The New York Times asks why, if so few women work in the computer technology industry, do so many more teenage girls use the internet than teenage boys? They ask the question but are tentative in offering any answers. The reason for that is, as they say, because...

"Teasing out why girls are prolific Web content creators usually leads to speculation and generalization. Although girls have outperformed boys in reading and writing for years, according to the National Center for Education Statistics, this does not automatically translate into a collective yen to blog or sign up for a MySpace page".



There have always been generalisations down sex and gender lines on this topic, because girls' prevalence online has been long noted, even back in the days before the giant social networking sites like Facebook, Myspace and Beebo: more girls had 'homepages' than boys, and a big deal was made about the name, 'homepage', and how girls' apparent 'nesting' inclinations have translated into digital homemaking. It is possible, I suppose, as female children are, generally-speaking, brought up on a diet of dolls-houses and Fisher Price kitchen sets, and so extending domestic idealisation into a digital home would be a natural extension of childhood practices. But if this is true, then it's quite disturbing.

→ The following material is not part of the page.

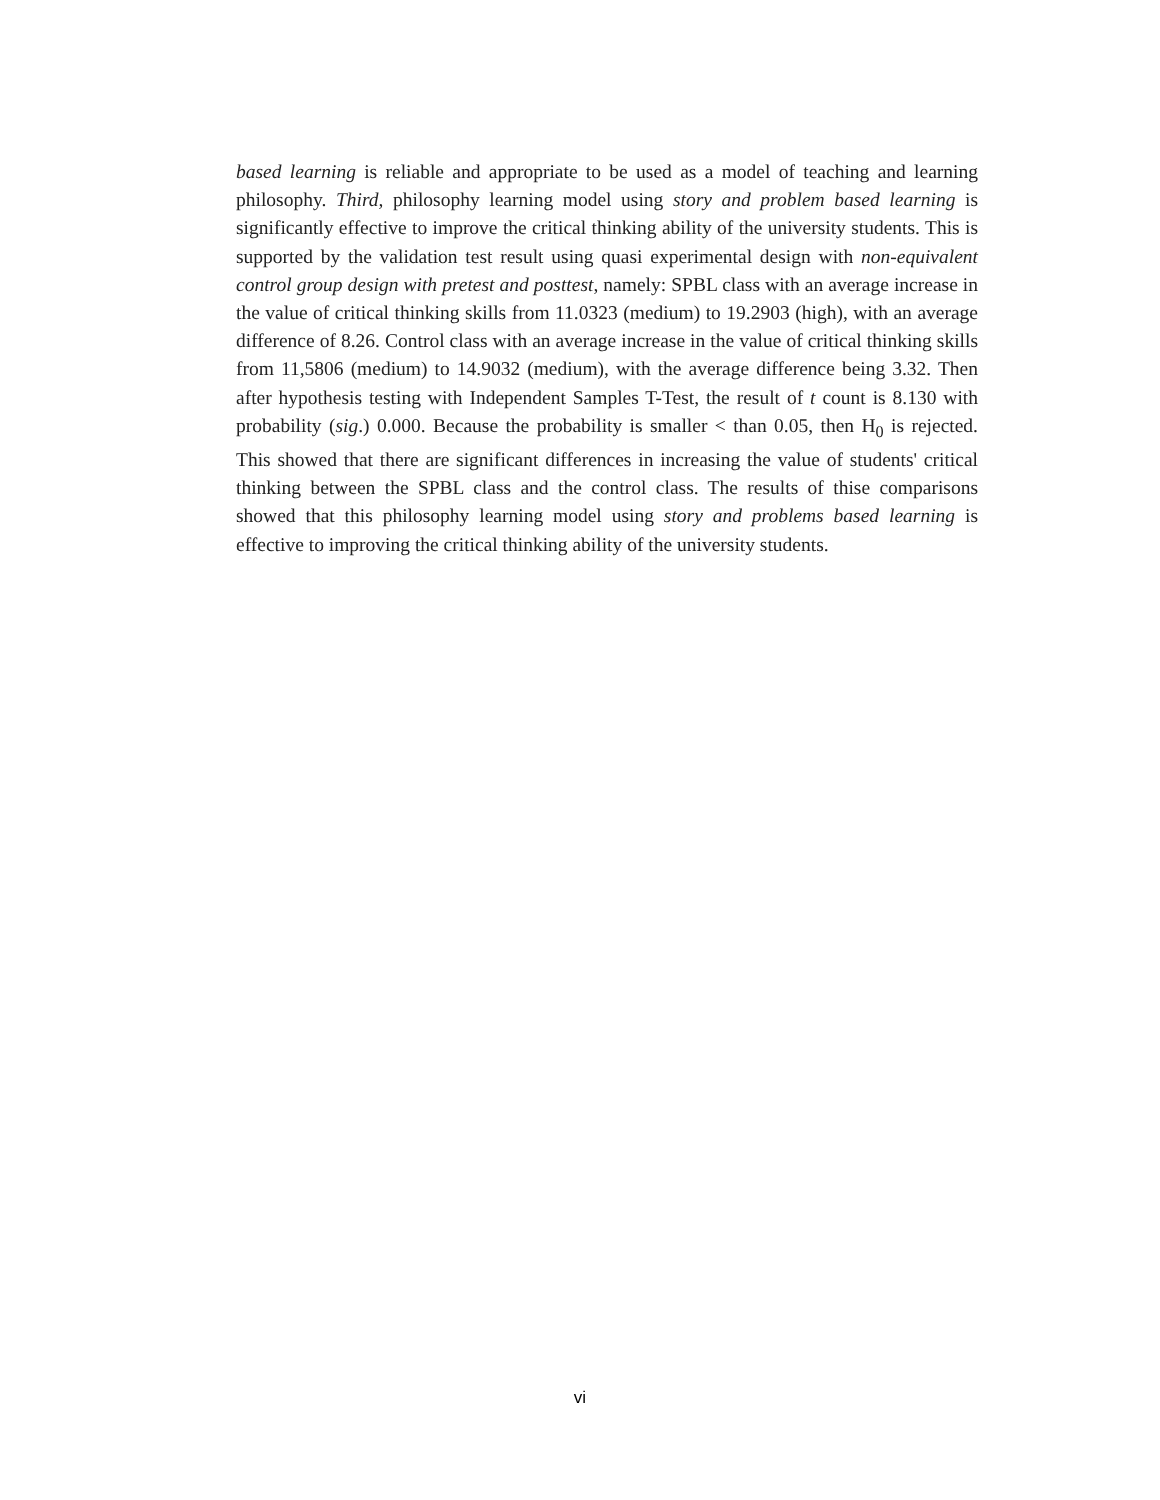based learning is reliable and appropriate to be used as a model of teaching and learning philosophy. Third, philosophy learning model using story and problem based learning is significantly effective to improve the critical thinking ability of the university students. This is supported by the validation test result using quasi experimental design with non-equivalent control group design with pretest and posttest, namely: SPBL class with an average increase in the value of critical thinking skills from 11.0323 (medium) to 19.2903 (high), with an average difference of 8.26. Control class with an average increase in the value of critical thinking skills from 11,5806 (medium) to 14.9032 (medium), with the average difference being 3.32. Then after hypothesis testing with Independent Samples T-Test, the result of t count is 8.130 with probability (sig.) 0.000. Because the probability is smaller < than 0.05, then H<sub>0</sub> is rejected. This showed that there are significant differences in increasing the value of students' critical thinking between the SPBL class and the control class. The results of thise comparisons showed that this philosophy learning model using story and problems based learning is effective to improving the critical thinking ability of the university students.
vi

Internet enthusiasts and propaganda espousing the possibilities of the internet have always emphasised its 'freeing' potential:- promising a place of escape, from 'reality', from routine daily life, and from virtually all conventional societal roles; including, of course, gender roles. But if what the 16-year-old website contributer interviewed in the article says about why girls are more active online is true, and “girls like to help with other people’s problems or questions, [in order to be] kind of, like, motherly, to everybody" then this vision is in trouble.

If her view is shared, then not only are all female babies born instant mothers (in other words, destined always, inevitably, without question, for motherhood, and never allowed to be anything other, even in childhood), but all online social networking does, or is for, is to perpetuate gender roles and stereotypes. We are all still men and women online - men and mothers - men and sex objects - and we have not deviated from any of the normalised models of gender. The web is a trap... its net is tightening...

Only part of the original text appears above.